**Task instructions:**
Please print, word for word, every line from the one that contains "List each element's" through the last line of the records, and nothing else.
═════ Excerpted records
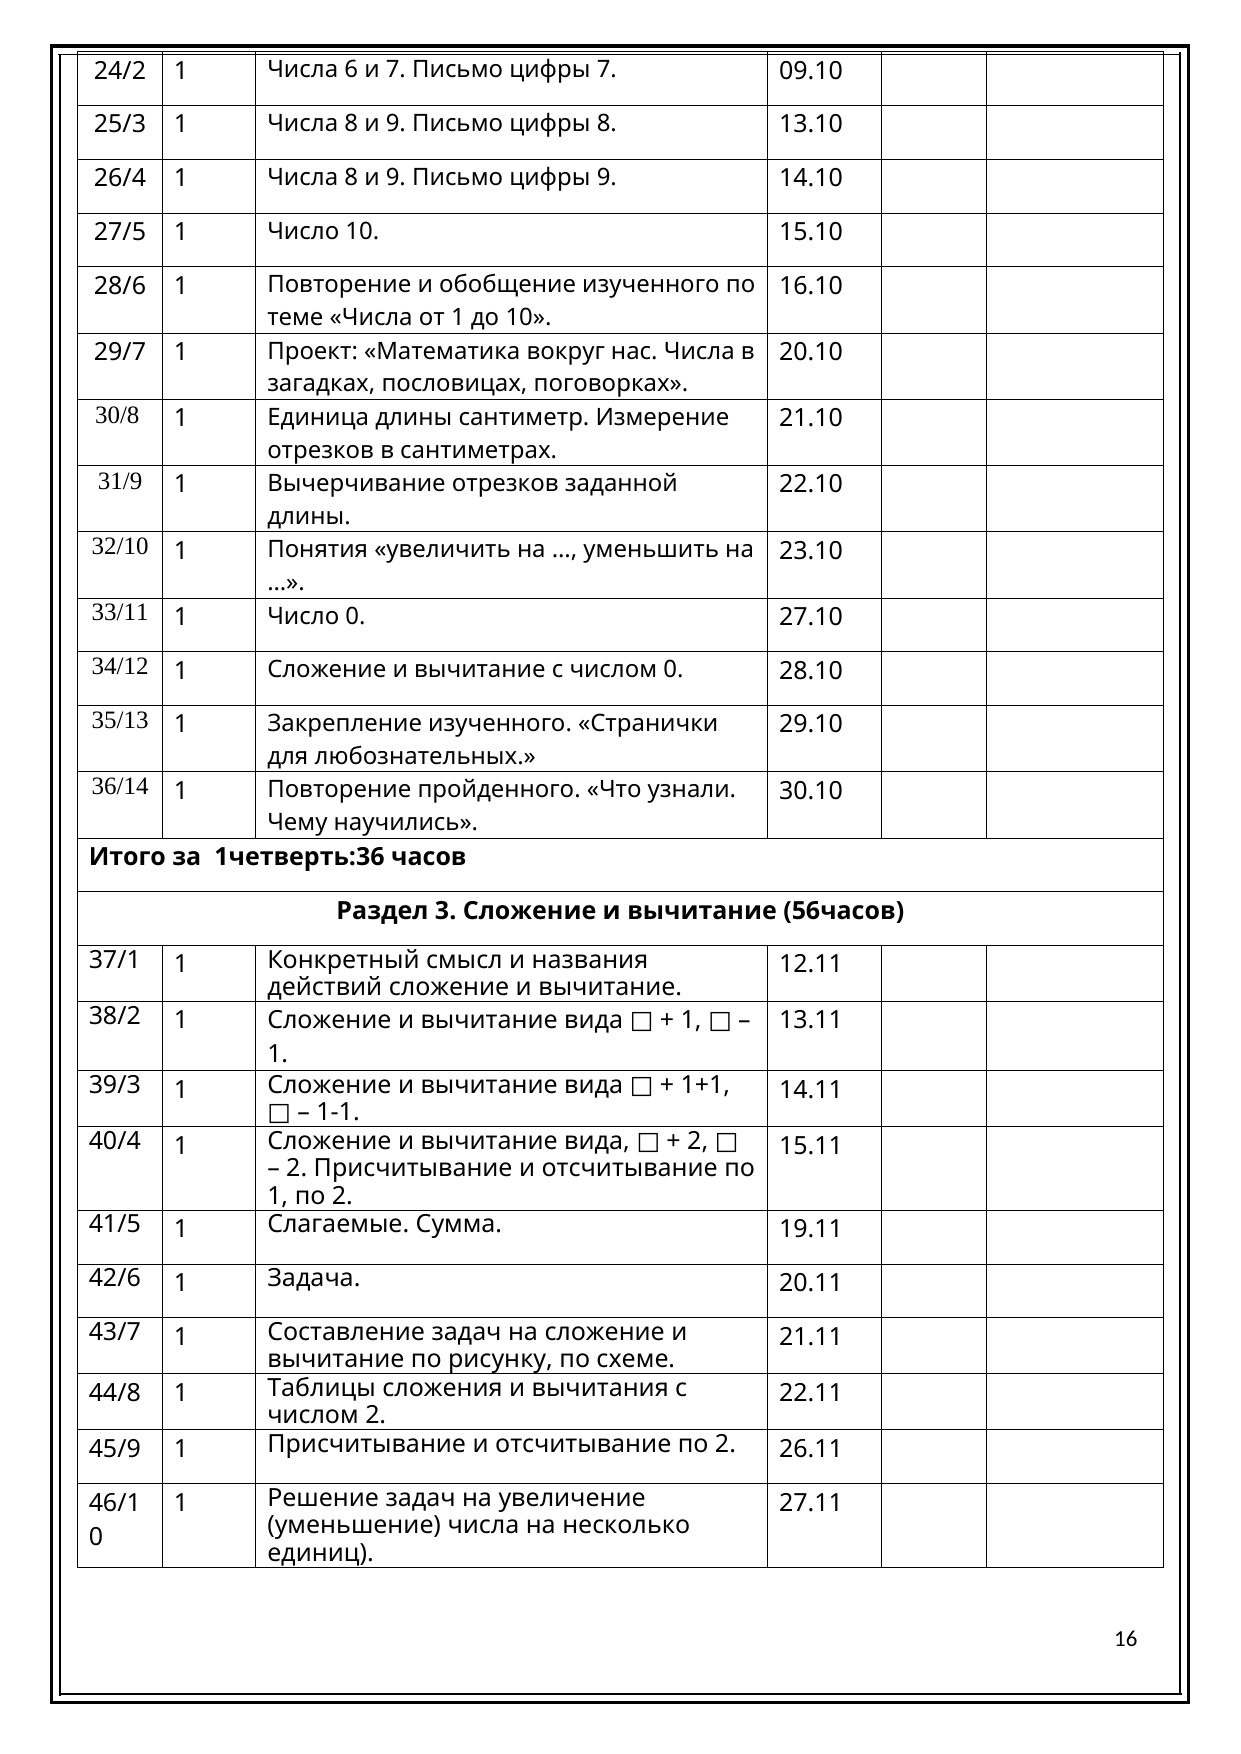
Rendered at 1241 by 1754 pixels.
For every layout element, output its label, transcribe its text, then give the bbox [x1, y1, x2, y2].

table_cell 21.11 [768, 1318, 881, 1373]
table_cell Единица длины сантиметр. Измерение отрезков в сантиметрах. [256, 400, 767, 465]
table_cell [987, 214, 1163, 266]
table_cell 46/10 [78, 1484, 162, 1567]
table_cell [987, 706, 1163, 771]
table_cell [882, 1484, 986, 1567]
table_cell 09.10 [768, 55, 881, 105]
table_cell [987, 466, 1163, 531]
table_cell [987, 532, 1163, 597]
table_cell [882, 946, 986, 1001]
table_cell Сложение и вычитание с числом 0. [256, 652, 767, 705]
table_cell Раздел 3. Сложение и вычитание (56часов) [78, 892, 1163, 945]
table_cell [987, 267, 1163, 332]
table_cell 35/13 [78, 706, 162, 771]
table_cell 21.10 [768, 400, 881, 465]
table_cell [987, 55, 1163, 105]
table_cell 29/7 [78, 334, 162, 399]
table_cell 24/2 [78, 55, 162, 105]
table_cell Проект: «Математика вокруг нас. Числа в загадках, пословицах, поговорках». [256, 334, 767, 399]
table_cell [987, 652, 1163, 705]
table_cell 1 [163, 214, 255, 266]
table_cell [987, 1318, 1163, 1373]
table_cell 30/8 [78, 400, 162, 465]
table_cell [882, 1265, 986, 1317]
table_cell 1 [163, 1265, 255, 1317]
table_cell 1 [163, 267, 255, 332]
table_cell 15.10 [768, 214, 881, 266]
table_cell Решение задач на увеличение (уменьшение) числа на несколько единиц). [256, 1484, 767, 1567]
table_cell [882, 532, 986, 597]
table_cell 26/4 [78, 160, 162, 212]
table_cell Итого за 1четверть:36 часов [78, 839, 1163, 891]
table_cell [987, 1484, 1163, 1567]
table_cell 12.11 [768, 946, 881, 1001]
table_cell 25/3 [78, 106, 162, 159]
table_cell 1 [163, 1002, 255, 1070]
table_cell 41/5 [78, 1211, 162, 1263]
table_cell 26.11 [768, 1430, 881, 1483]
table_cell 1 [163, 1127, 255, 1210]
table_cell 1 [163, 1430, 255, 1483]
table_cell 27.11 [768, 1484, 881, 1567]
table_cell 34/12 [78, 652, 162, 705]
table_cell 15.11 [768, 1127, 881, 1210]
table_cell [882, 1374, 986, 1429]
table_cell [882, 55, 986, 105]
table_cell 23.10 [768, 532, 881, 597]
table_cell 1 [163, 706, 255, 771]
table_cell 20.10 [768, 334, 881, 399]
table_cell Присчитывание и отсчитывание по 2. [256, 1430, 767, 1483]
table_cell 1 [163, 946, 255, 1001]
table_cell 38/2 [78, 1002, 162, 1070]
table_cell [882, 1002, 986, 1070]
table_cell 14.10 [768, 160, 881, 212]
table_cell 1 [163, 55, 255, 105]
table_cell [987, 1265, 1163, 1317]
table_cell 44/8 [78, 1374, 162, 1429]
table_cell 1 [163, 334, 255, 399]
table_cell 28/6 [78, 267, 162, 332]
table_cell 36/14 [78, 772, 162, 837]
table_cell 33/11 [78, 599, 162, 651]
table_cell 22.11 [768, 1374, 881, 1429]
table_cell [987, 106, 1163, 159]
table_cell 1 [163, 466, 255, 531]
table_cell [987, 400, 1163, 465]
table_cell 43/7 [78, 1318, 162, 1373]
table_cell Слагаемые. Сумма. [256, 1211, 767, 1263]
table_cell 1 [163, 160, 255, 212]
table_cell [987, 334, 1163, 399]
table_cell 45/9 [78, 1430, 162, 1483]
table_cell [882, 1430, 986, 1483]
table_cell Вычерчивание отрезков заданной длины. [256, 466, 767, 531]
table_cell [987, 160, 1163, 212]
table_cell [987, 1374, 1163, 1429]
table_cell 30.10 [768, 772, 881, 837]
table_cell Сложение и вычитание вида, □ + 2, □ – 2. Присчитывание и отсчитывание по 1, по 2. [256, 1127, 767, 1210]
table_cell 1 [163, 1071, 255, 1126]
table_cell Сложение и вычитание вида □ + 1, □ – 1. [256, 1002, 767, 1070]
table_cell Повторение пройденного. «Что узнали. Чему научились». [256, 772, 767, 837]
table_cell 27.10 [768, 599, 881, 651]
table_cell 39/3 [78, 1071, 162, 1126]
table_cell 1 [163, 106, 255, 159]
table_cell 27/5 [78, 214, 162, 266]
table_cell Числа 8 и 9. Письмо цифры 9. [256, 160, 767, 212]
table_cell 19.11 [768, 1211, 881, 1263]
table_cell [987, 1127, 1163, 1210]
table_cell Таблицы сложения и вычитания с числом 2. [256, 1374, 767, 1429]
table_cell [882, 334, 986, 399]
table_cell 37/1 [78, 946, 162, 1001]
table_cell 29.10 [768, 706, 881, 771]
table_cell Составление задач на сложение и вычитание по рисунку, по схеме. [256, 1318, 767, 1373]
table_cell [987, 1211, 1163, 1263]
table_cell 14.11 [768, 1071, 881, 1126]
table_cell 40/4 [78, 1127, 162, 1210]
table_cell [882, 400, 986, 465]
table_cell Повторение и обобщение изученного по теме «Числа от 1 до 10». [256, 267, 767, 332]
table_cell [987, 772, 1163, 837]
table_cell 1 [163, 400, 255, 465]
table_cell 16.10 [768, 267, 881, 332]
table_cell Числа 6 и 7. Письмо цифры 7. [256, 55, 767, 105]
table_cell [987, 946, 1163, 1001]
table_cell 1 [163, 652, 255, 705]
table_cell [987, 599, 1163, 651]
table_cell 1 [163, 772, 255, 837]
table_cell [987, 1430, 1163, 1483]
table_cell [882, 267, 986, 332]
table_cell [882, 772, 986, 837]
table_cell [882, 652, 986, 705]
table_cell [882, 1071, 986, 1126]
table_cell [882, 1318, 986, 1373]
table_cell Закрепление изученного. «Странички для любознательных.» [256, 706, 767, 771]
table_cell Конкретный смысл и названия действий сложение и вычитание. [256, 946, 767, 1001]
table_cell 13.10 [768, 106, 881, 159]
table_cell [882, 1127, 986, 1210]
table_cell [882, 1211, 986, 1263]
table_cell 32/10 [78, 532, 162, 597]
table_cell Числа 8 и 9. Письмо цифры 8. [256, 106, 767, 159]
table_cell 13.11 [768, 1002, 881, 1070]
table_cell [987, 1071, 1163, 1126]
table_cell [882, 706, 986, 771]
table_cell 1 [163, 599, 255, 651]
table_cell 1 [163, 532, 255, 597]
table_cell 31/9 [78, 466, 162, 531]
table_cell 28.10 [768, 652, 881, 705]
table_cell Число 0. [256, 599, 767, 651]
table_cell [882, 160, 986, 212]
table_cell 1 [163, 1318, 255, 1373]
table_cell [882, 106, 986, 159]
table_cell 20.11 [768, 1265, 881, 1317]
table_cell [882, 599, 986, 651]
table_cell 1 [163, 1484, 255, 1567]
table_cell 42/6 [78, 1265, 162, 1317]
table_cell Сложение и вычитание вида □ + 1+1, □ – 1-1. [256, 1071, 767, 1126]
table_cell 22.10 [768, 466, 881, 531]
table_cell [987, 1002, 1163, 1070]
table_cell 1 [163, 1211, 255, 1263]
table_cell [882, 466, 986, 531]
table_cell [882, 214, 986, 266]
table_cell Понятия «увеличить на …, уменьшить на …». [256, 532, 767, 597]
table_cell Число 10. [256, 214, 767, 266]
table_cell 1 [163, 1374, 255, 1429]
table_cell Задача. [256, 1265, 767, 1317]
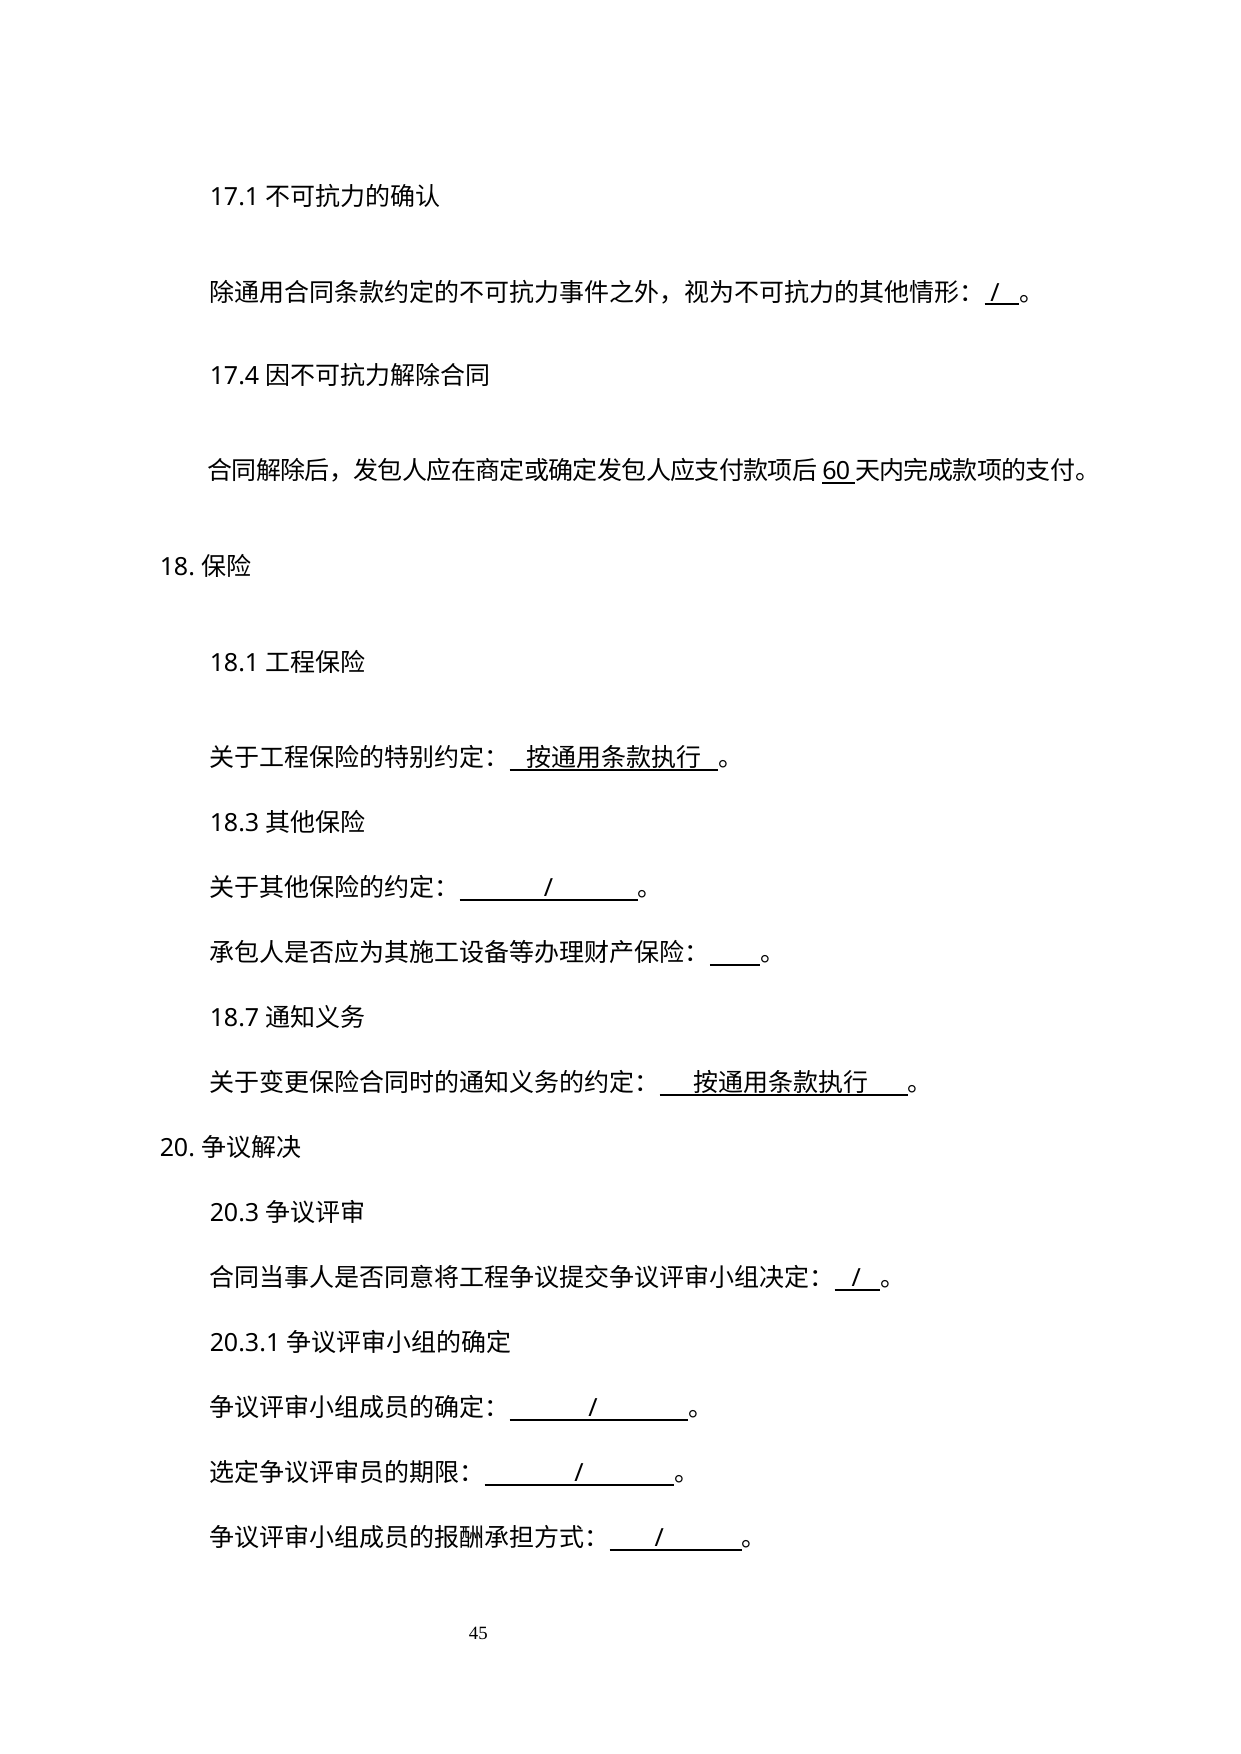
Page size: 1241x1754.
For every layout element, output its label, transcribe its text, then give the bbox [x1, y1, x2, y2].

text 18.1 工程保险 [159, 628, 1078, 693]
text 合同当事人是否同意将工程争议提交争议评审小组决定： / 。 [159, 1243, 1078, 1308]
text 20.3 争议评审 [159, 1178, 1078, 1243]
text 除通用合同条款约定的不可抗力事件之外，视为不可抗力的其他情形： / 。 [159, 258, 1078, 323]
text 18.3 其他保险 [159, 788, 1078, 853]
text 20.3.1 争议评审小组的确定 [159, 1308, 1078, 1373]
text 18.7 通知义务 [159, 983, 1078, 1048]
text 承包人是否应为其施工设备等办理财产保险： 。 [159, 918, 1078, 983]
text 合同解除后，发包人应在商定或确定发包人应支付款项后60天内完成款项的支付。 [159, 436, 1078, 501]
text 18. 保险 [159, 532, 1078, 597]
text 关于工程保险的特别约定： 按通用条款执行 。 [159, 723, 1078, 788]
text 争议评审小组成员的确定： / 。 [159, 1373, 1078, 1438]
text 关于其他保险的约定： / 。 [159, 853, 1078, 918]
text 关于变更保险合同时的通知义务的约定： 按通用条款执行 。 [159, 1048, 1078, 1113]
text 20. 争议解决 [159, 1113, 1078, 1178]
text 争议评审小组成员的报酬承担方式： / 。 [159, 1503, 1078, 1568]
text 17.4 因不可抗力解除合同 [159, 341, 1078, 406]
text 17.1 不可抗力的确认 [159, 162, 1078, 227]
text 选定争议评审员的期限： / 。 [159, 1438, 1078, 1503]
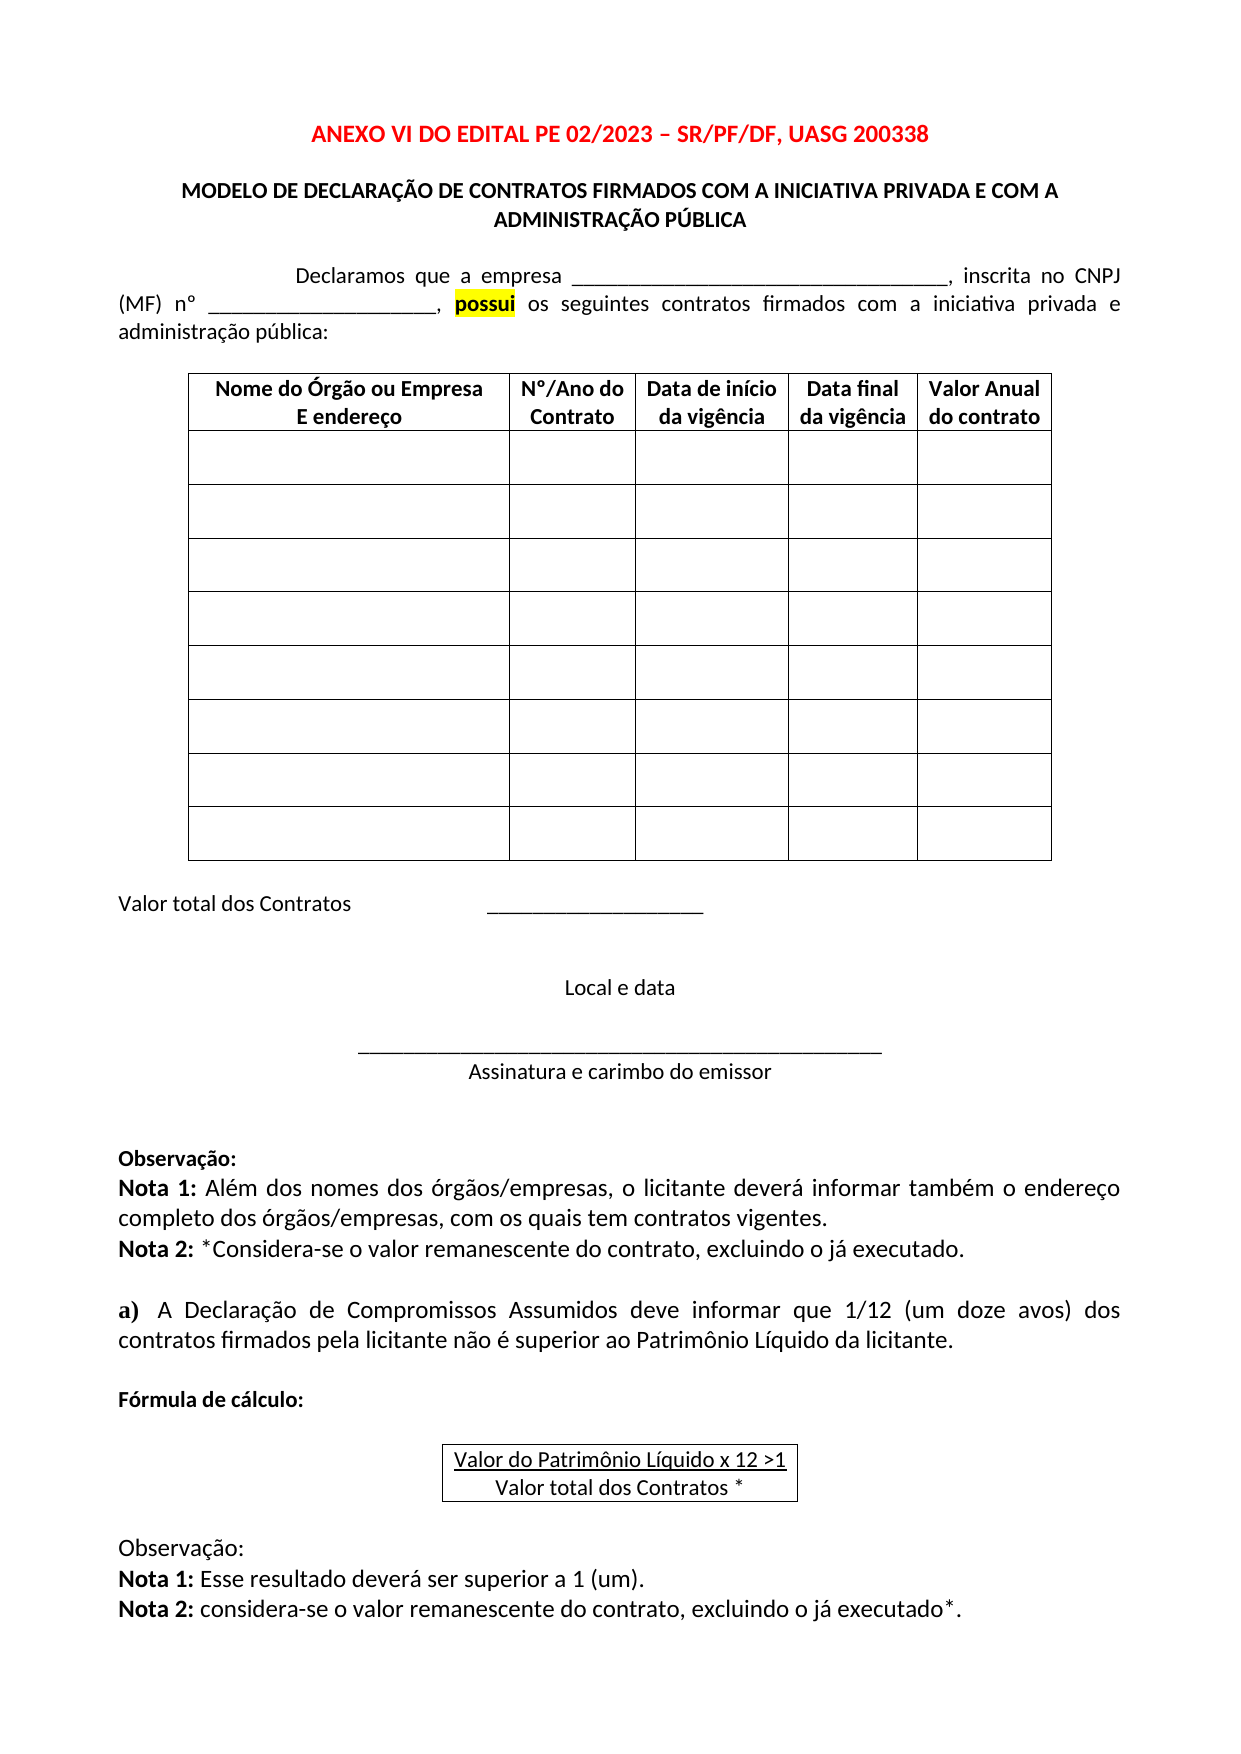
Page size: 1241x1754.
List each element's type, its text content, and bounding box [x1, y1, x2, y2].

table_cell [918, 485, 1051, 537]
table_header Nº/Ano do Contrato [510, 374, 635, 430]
══════════
**Result of this exercise:**
List each element's type, its text content, and bounding box [x1, y1, x2, y2].

table_cell [918, 485, 1051, 537]
table_header Nº/Ano do Contrato [510, 374, 635, 430]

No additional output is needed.